A Review of Millennium Falcon: Smugglers Run in Disneyland California
You can be as cynical as you like, but walking through Los Angeles' Disneyland Park to experience its Star Wars: Galaxy’s Edge land is a thrilling experience. There are different layers to this feeling of intense anticipation. The first is the rather huge question of whether Millennium Falcon: Smugglers Run, an interactive virtual reality ride that has you in the cockpit of the famous star-ship, can possibly live up to the hype - or perhaps, justify much it cost to build (the 14-acre Galaxy’s Edge land as a whole came in a a cool $1 billion). The second is the realisation that whatever you feel about the Disney machine, they do what they do extraordinarily well – every detail of the park as whole and of Galaxy’s Edge in particular, from the decor to the characters and their total absorption in their roles – make this a theme park like no other.
‘Star Wars: Galaxy’s Edge is a billion-dollar wonder, from the wandering Stormtroopers to the food and drink (blue milk or Endorian Tip-Yip – chicken, mash and gravy – anyone?) and the obligatory merchandise. Who can resist the fuggly, white-furred charms of a Wampa ice creature to take home with them?’
Entering Galaxy’s Edge and seeing the life-size model of the Millennium Falcon truly does take your breath away, and I’m not even an ardent Star Wars fan – I leave that to my husband and three sons. We had to wait 50 minutes for our turn to ride it, and given all the furore surrounding it, it seems likely that you’ll be lucky if you ever have to queue for less (at the time of writing, there was no Fast Pass cover for this ride) – at least if you want to go in as a group of family or friends wanting to ride together, rather than joining the single-rider line.
Is it worth it? That’s for you to find out for yourself, but our ‘crew’ of six (as you board, you’re told whether you’re pilot, an engineer or gunner) had a blast (excuse the pun) as we roared through hyperspace, dodging asteroids and alien craft and trying to take out the enemy during our smuggling mission –the exact duration of which differs depending on your piloting and fighting skills, but generally seems to last around six to 12 minutes. The fact that we were basically inside a giant and very expensive video game didn't detract from the excitement.
Star Wars: Galaxy’s Edge land – a re-creation of Planet Baatu, location of a Black Spire outpost – is a billion-dollar wonder, from the wandering Stormtroopers to the food and drink (blue milk or Endorian Tip-Yip – chicken, mash and gravy – anyone?) and the obligatory merchandise (who can resist the fuggly, white-furred charms of a Wampa ice creature to take home with them?).

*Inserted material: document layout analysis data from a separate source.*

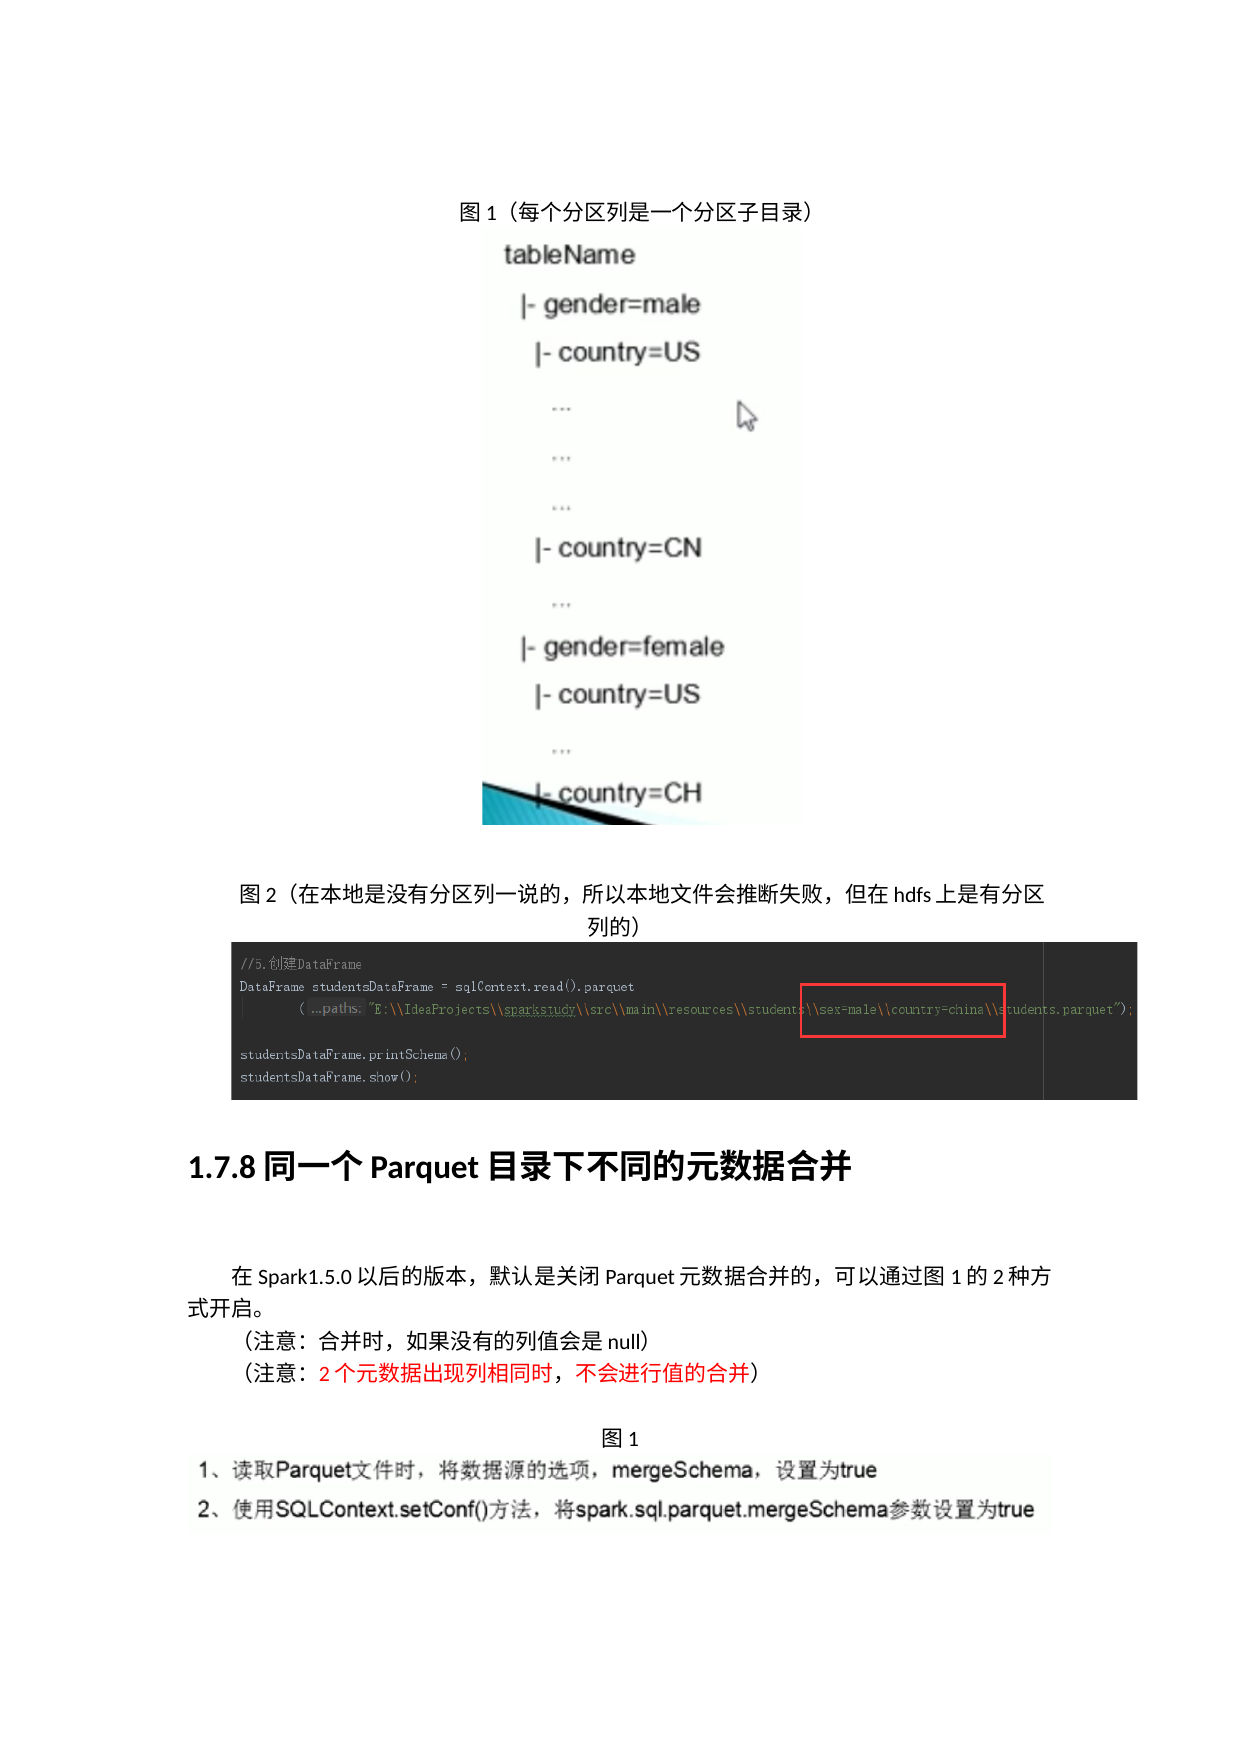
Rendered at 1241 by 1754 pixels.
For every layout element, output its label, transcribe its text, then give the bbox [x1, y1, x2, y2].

text 图1（每个分区列是一个分区子目录） [187, 194, 1053, 227]
text （注意：2个元数据出现列相同时，不会进行值的合并） [187, 1356, 1053, 1388]
text 图2（在本地是没有分区列一说的，所以本地文件会推断失败，但在hdfs上是有分区列的） [187, 877, 1053, 942]
text 在Spark1.5.0以后的版本，默认是关闭Parquet元数据合并的，可以通过图1的2种方式开启。 [187, 1258, 1053, 1323]
picture [231, 942, 1138, 1100]
picture [482, 227, 802, 825]
text 图1 [187, 1421, 1053, 1453]
subtitle 1.7.8 同一个Parquet目录下不同的元数据合并 [187, 1132, 1053, 1197]
text （注意：合并时，如果没有的列值会是null） [187, 1323, 1053, 1356]
picture [188, 1453, 1053, 1534]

Even the bins have been styled to look like droids!
I visited after the opening of the land's first phase. Star Wars: Galaxy’s Edge is now fully open – including Star Wars: Rise of the Resistance, a ride that put you in the middle of a climactic battle between the First Order and the Resistance – in both Disneyland California and Walt Disney World Resort Orlando in Florida.